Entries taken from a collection
--- --- ---

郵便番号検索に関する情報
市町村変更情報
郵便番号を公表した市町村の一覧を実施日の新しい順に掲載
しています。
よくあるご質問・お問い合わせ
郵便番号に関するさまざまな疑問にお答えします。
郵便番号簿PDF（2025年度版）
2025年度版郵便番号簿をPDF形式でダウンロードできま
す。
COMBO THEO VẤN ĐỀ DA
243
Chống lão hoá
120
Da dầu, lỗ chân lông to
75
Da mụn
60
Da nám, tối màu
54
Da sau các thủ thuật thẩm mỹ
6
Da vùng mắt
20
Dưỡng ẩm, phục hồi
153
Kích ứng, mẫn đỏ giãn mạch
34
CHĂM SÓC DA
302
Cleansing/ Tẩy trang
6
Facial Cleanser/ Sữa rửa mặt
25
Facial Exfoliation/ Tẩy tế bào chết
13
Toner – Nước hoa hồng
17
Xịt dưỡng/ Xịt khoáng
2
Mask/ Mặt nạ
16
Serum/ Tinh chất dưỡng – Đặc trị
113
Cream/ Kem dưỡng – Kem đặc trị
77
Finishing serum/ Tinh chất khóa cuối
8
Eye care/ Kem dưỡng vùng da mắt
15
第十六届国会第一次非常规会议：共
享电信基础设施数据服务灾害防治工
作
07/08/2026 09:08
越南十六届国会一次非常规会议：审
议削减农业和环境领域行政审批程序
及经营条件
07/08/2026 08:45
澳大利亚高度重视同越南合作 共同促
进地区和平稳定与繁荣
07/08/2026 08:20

--- --- ---

EXERCISE -
Word for word, print every line above.

ANSWER TO THIS PROBLEM -
郵便番号検索に関する情報
市町村変更情報
郵便番号を公表した市町村の一覧を実施日の新しい順に掲載
しています。
よくあるご質問・お問い合わせ
郵便番号に関するさまざまな疑問にお答えします。
郵便番号簿PDF（2025年度版）
2025年度版郵便番号簿をPDF形式でダウンロードできま
す。
COMBO THEO VẤN ĐỀ DA
243
Chống lão hoá
120
Da dầu, lỗ chân lông to
75
Da mụn
60
Da nám, tối màu
54
Da sau các thủ thuật thẩm mỹ
6
Da vùng mắt
20
Dưỡng ẩm, phục hồi
153
Kích ứng, mẫn đỏ giãn mạch
34
CHĂM SÓC DA
302
Cleansing/ Tẩy trang
6
Facial Cleanser/ Sữa rửa mặt
25
Facial Exfoliation/ Tẩy tế bào chết
13
Toner – Nước hoa hồng
17
Xịt dưỡng/ Xịt khoáng
2
Mask/ Mặt nạ
16
Serum/ Tinh chất dưỡng – Đặc trị
113
Cream/ Kem dưỡng – Kem đặc trị
77
Finishing serum/ Tinh chất khóa cuối
8
Eye care/ Kem dưỡng vùng da mắt
15
第十六届国会第一次非常规会议：共
享电信基础设施数据服务灾害防治工
作
07/08/2026 09:08
越南十六届国会一次非常规会议：审
议削减农业和环境领域行政审批程序
及经营条件
07/08/2026 08:45
澳大利亚高度重视同越南合作 共同促
进地区和平稳定与繁荣
07/08/2026 08:20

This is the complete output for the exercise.